[Records supplied — start]

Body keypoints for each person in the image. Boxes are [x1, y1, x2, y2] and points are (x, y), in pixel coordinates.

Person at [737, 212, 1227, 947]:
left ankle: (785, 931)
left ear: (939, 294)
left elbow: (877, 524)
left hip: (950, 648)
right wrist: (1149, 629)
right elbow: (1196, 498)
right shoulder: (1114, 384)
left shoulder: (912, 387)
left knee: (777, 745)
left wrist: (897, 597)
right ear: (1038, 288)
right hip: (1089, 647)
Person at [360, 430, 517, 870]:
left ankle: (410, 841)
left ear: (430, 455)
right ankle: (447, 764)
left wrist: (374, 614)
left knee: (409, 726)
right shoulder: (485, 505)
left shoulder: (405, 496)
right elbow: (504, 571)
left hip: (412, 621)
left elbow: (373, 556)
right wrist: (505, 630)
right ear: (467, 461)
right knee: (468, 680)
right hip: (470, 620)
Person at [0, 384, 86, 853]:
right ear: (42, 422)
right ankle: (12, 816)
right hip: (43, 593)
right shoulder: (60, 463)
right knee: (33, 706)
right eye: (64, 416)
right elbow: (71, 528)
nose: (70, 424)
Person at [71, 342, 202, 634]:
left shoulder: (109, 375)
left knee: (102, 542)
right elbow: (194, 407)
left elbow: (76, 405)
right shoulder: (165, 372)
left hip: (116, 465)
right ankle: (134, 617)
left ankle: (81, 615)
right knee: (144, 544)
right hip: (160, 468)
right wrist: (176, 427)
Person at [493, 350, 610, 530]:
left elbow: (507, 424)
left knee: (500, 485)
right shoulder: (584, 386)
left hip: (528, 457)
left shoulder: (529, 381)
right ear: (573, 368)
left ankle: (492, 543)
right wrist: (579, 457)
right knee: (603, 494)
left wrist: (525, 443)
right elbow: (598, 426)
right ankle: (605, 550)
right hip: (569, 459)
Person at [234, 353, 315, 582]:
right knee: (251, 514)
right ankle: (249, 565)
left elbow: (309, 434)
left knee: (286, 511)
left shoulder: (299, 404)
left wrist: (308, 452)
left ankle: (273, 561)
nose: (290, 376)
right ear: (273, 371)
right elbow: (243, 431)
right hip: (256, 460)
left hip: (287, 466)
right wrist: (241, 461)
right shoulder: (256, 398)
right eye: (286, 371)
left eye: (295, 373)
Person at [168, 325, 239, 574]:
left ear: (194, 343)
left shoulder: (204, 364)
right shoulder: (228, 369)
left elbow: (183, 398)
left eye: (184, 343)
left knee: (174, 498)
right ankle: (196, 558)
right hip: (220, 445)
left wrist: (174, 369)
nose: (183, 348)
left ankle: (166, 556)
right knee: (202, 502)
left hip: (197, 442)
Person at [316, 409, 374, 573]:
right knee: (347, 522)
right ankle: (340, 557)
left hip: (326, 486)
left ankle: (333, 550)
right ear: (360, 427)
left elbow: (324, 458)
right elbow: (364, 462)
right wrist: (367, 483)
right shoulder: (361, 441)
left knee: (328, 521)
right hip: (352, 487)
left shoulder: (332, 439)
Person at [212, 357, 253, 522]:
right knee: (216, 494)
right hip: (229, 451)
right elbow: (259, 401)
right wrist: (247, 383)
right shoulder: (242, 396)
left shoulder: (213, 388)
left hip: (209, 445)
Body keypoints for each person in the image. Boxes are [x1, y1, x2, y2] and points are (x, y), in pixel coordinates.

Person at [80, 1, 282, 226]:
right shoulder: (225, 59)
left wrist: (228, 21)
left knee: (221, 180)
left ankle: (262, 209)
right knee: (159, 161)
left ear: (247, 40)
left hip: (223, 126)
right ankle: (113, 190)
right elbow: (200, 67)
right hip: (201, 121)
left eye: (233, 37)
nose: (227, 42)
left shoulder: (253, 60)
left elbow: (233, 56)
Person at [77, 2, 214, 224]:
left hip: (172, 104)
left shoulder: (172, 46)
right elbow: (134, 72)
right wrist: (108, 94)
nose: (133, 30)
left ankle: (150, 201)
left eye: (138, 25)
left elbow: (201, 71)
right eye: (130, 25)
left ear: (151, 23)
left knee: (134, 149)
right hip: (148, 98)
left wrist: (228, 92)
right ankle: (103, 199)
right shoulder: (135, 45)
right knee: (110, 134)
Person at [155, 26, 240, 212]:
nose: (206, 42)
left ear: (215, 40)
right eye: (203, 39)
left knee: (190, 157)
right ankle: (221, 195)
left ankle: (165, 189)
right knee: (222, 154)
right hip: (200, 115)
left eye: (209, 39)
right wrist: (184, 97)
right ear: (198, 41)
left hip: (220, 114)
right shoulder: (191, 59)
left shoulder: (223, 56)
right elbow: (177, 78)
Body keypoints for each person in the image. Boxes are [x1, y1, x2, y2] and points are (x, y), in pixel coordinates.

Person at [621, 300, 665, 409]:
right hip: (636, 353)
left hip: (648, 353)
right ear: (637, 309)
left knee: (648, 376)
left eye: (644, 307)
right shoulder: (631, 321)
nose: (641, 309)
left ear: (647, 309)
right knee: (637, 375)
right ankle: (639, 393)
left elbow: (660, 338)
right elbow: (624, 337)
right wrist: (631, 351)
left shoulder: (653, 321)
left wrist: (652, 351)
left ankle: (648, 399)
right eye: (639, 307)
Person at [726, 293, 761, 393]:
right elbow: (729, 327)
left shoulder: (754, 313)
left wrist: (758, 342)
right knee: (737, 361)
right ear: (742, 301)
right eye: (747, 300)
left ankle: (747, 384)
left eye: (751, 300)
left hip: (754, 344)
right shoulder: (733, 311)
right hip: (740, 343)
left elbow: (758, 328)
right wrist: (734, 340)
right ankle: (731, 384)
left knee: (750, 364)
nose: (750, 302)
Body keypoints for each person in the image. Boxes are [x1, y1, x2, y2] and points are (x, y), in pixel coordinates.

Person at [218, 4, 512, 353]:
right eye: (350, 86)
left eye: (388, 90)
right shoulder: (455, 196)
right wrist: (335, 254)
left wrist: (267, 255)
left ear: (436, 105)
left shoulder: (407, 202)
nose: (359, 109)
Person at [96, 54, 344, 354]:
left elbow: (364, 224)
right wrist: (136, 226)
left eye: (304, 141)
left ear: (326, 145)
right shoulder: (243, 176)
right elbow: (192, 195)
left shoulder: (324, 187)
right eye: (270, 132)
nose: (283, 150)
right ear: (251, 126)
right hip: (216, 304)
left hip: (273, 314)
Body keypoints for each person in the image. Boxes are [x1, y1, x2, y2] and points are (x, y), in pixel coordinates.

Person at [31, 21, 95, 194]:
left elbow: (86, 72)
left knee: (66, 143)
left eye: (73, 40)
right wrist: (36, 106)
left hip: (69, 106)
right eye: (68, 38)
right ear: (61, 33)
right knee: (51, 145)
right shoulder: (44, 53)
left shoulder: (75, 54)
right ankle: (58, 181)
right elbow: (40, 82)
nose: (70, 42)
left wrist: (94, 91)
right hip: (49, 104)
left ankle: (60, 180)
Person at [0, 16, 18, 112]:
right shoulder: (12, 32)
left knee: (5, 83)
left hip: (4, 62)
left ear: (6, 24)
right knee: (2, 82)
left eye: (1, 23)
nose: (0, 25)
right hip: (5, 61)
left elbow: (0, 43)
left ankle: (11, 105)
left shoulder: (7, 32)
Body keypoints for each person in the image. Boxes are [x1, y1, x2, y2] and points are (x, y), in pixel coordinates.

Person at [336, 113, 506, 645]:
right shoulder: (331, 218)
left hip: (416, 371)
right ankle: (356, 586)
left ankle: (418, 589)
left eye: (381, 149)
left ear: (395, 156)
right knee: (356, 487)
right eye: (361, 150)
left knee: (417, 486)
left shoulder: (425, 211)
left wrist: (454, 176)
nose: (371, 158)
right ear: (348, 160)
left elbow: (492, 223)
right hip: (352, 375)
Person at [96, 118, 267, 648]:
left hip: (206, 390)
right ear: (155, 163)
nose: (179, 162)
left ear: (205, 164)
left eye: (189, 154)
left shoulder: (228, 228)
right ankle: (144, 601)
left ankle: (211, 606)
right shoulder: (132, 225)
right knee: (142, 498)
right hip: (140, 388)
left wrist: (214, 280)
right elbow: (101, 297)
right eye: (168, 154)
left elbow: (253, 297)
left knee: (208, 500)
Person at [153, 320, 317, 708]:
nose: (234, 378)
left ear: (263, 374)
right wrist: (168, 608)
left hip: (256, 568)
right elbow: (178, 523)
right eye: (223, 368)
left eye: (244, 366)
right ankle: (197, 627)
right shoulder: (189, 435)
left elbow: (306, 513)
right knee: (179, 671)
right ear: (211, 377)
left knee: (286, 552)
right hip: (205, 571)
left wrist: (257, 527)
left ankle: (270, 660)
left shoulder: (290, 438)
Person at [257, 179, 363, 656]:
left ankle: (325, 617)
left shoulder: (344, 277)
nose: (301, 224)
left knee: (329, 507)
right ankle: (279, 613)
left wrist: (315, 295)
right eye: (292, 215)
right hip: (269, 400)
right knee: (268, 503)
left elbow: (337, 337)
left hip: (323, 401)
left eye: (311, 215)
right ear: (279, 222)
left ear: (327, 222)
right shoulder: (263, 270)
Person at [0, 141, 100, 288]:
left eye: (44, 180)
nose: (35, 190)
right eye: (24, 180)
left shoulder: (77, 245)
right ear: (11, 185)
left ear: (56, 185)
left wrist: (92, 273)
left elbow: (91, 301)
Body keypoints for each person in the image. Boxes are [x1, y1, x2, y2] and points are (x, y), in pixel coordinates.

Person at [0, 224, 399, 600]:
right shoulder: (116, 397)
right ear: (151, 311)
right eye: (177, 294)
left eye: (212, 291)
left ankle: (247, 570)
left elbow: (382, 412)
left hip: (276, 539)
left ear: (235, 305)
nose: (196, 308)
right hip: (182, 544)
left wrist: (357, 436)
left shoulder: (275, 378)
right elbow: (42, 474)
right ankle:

[Records supplied — finish]

• Assignment:
Above are the records; from them, give again exactly the lines from the one containing "left hip: (220, 114)" to the one containing "left ear: (436, 105)", both lines included, and nothing more.

• Written answer:
left hip: (220, 114)
right shoulder: (191, 59)
left shoulder: (223, 56)
right elbow: (177, 78)
Body keypoints for each person in the image. Boxes are [x1, y1, x2, y2] and points are (x, y), in pixel coordinates.

Person at [621, 300, 665, 409]:
right hip: (636, 353)
left hip: (648, 353)
right ear: (637, 309)
left knee: (648, 376)
left eye: (644, 307)
right shoulder: (631, 321)
nose: (641, 309)
left ear: (647, 309)
right knee: (637, 375)
right ankle: (639, 393)
left elbow: (660, 338)
right elbow: (624, 337)
right wrist: (631, 351)
left shoulder: (653, 321)
left wrist: (652, 351)
left ankle: (648, 399)
right eye: (639, 307)
Person at [726, 293, 761, 393]:
right elbow: (729, 327)
left shoulder: (754, 313)
left wrist: (758, 342)
right knee: (737, 361)
right ear: (742, 301)
right eye: (747, 300)
left ankle: (747, 384)
left eye: (751, 300)
left hip: (754, 344)
right shoulder: (733, 311)
right hip: (740, 343)
left elbow: (758, 328)
right wrist: (734, 340)
right ankle: (731, 384)
left knee: (750, 364)
nose: (750, 302)
Body keypoints for each person in the image. Boxes are [x1, y1, x2, y2] and points are (x, y), in pixel coordinates.

Person at [218, 4, 512, 353]:
right eye: (350, 86)
left eye: (388, 90)
right shoulder: (455, 196)
right wrist: (335, 254)
left wrist: (267, 255)
left ear: (436, 105)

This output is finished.